How to do postal addresses fuzzy matching?

Question

I would like to know how to match postal addresses when their format differ or when one of them is mispelled.

So far I've found different solutions but I think that they are quite old and not very efficient. I'm sure some better methods exist, so if you have references for me to read, I'm sure it is a subject that may interest several persons.

The solutions I found (examples are in R) :

• Levenshtein distance, which equals the number of characters you have to insert, delete or change to transform one word into another.

  agrep("acusait", c("accusait", "abusait"), max = 2, value = TRUE) ## [1] "accusait" "abusait"

• The comparison of phonemes

  library(RecordLinkage) soundex(x<-c('accusait','acusait','abusait')) ## [1] "A223" "A223" "A123"

• The use of a spelling corrector (eventually a bayesian one like Peter Norvig's), but not very efficient on addresses I guess.

• I thougt about using the suggestions of Google suggest, but likewise, it is not very efficient on personal postal addresses.

• You can imagine using a machine learning supervised approach but you need to have stored the mispelled requests of users to do so which is not an option for me.

Answer 1

I look at this as a spelling-correction problem, where you need to find the nearest-matching word in some sort of dictionary. What I mean by "near" is Levenshtein distance, except the smallest number of single-character insertions, deletions, and replacements is too restrictive. Other kinds of "spelling mistakes" are also possible, for example transposing two characters.

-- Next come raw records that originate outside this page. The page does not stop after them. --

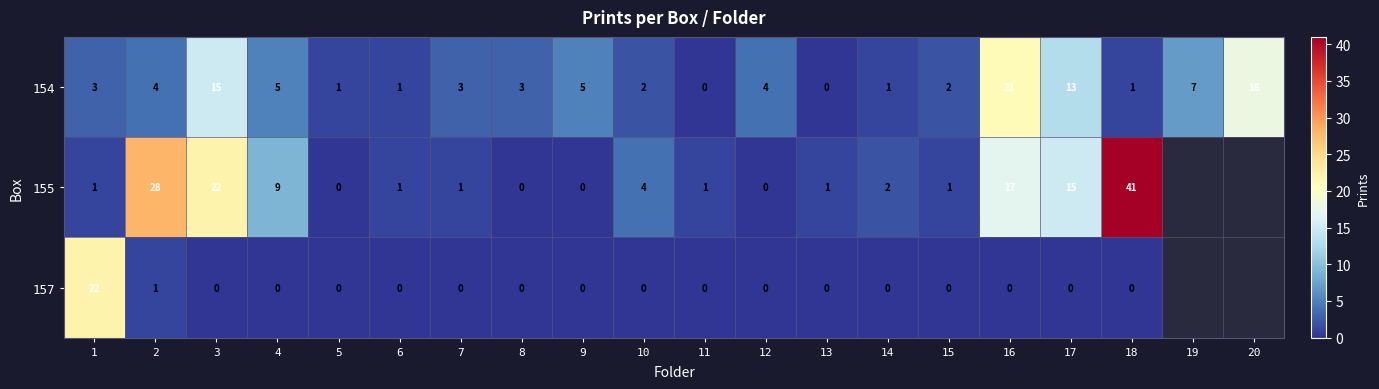

Which series changed the most between 6 and 7?

154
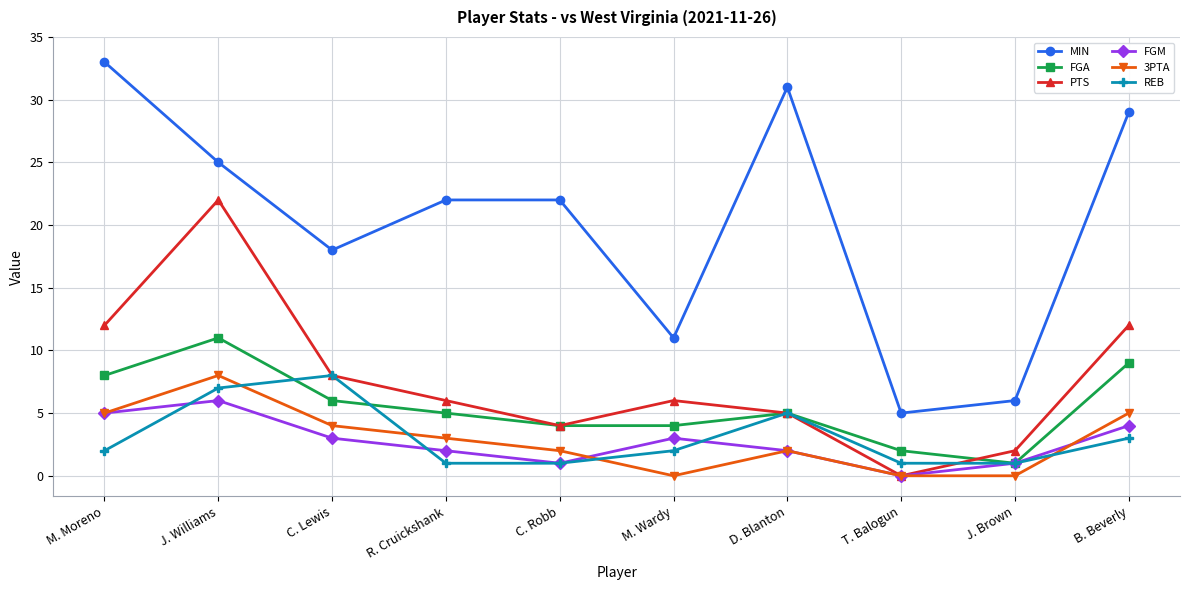

Which series has the largest range (max minus min)?

MIN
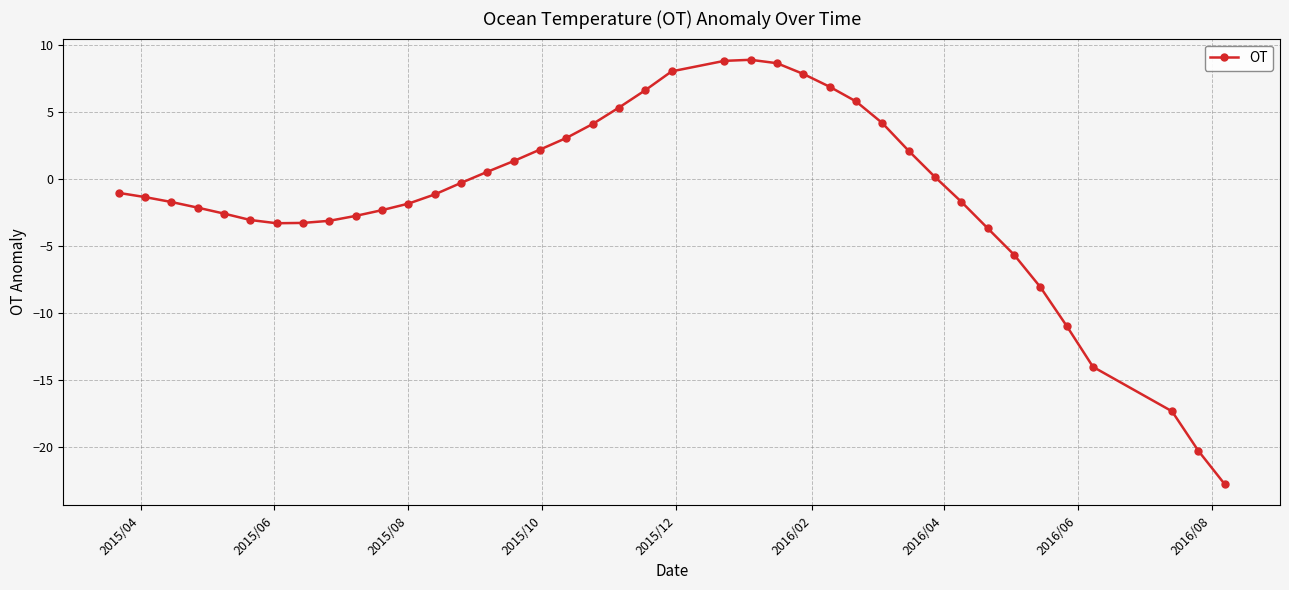

What is the smallest value displayed?

-22.7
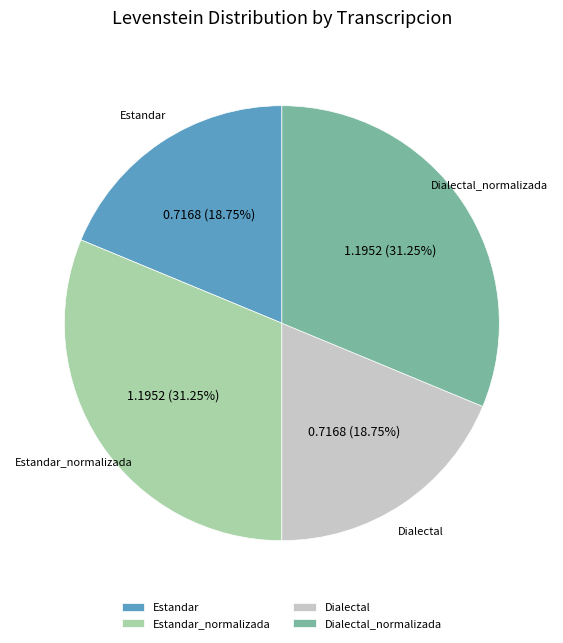

To the nearest percent, what is the average slice percentage?

25%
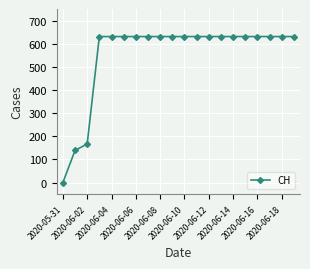

Reading left to right, what are all the values shown in this chart?

0	139	167	631	631	631	631	631	631	631	631	631	631	631	631	631	631	631	631	631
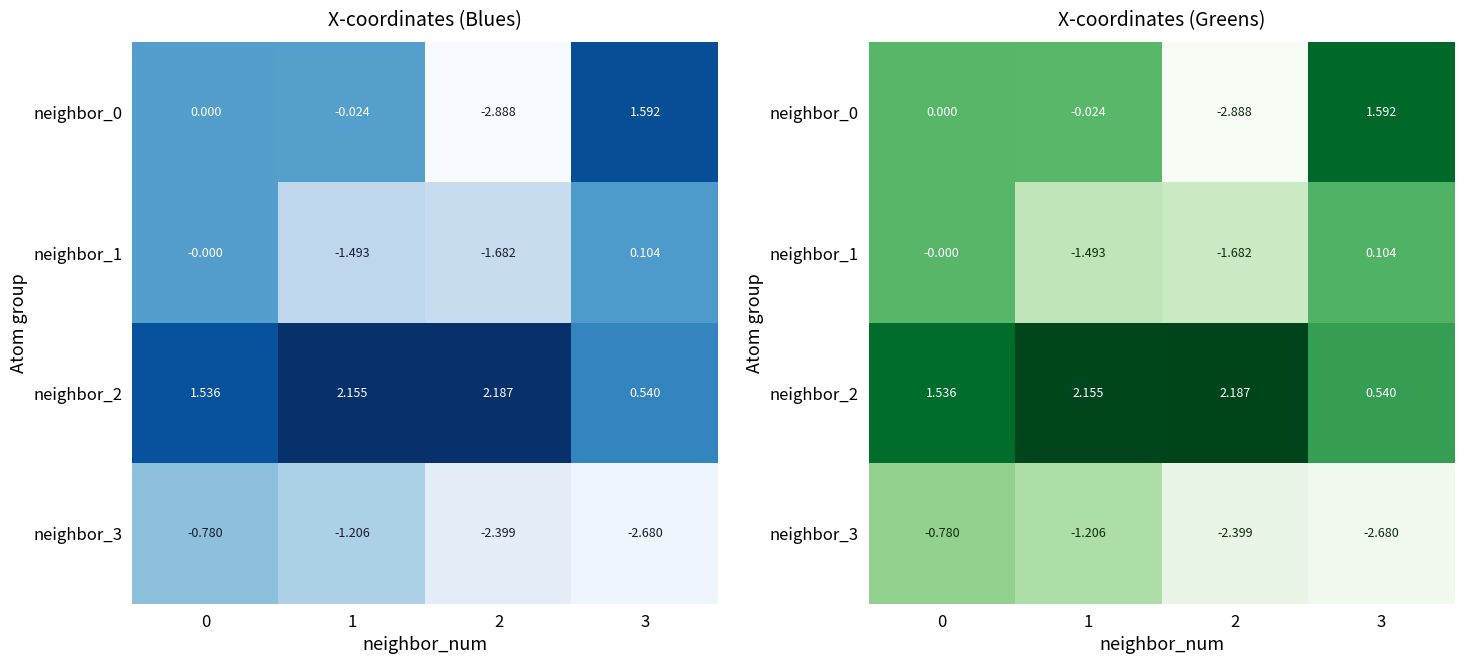

What is the minimum value shown in the chart?

-2.9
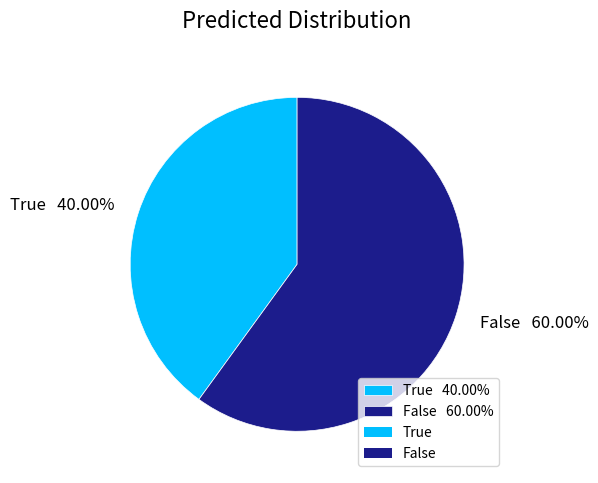

Which category has the biggest portion of the pie?

False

I've done this a few times, but not lately. The most recent case had to do with concomitant medications for clinical trials. You would be amazed how many ways there are to misspell "acetylsalicylic".

Here is an outline in C++ of how it is done.

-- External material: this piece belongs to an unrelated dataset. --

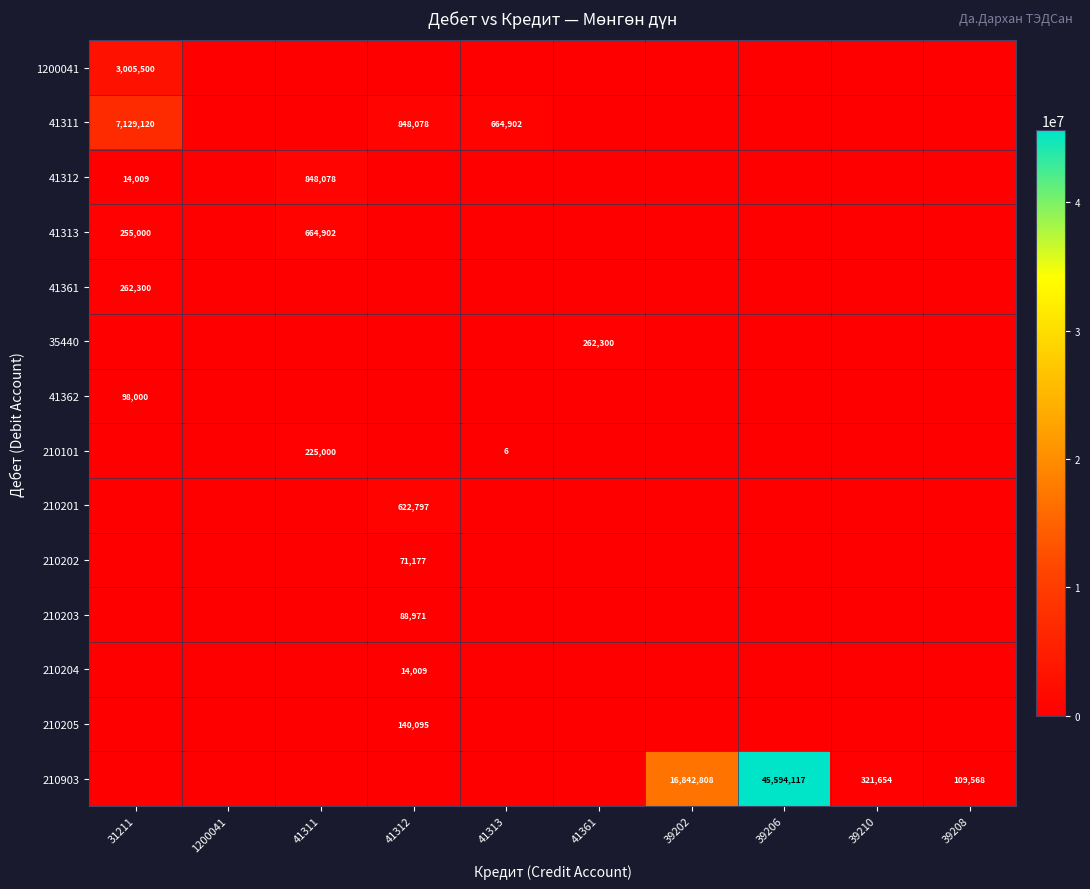

Where is 210203 nearest to the value 44485?

31211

Briefly, the dictionary is stored as a trie, and you are presented with a possibly misspelled word, which you try to look up in the trie. As you search, you try the word as it is, and you try all possible alterations of the word at each point. As you go, you have an integer budget of how may alterations you can tolerate, which you decrement every time you put in an alteration. If you exhaust the budget, you allow no further alterations.

Now there is a top-level loop, where you call the search. On the first iteration, you call it with a budget of 0. When the budget is 0, it will allow no alterations, so it is simply a direct lookup. If it fails to find the word with a budget of 0, you call it again with a budget of 1, so it will allow a single alteration. If that fails, try a budget of 2, and so on.

Something I have not tried is a fractional budget. For example, suppose a typical alteration reduces the budget by 2, not 1, and the budget goes 0, 2, 4, etc. Then some alterations could be considered "cheaper". For example, a vowel replacement might only decrement the budget by 1, so for the cost of one consonant replacement you could do two vowel replacements.

If the word is not misspelled, the time it takes is proportional to the number of letters in the word. In general, the time it takes is exponential in the number of alterations in the word.

If you are working in R (as I was in the example above), I would have it call out to the C++ program, because you need the speed of a compiled language for this.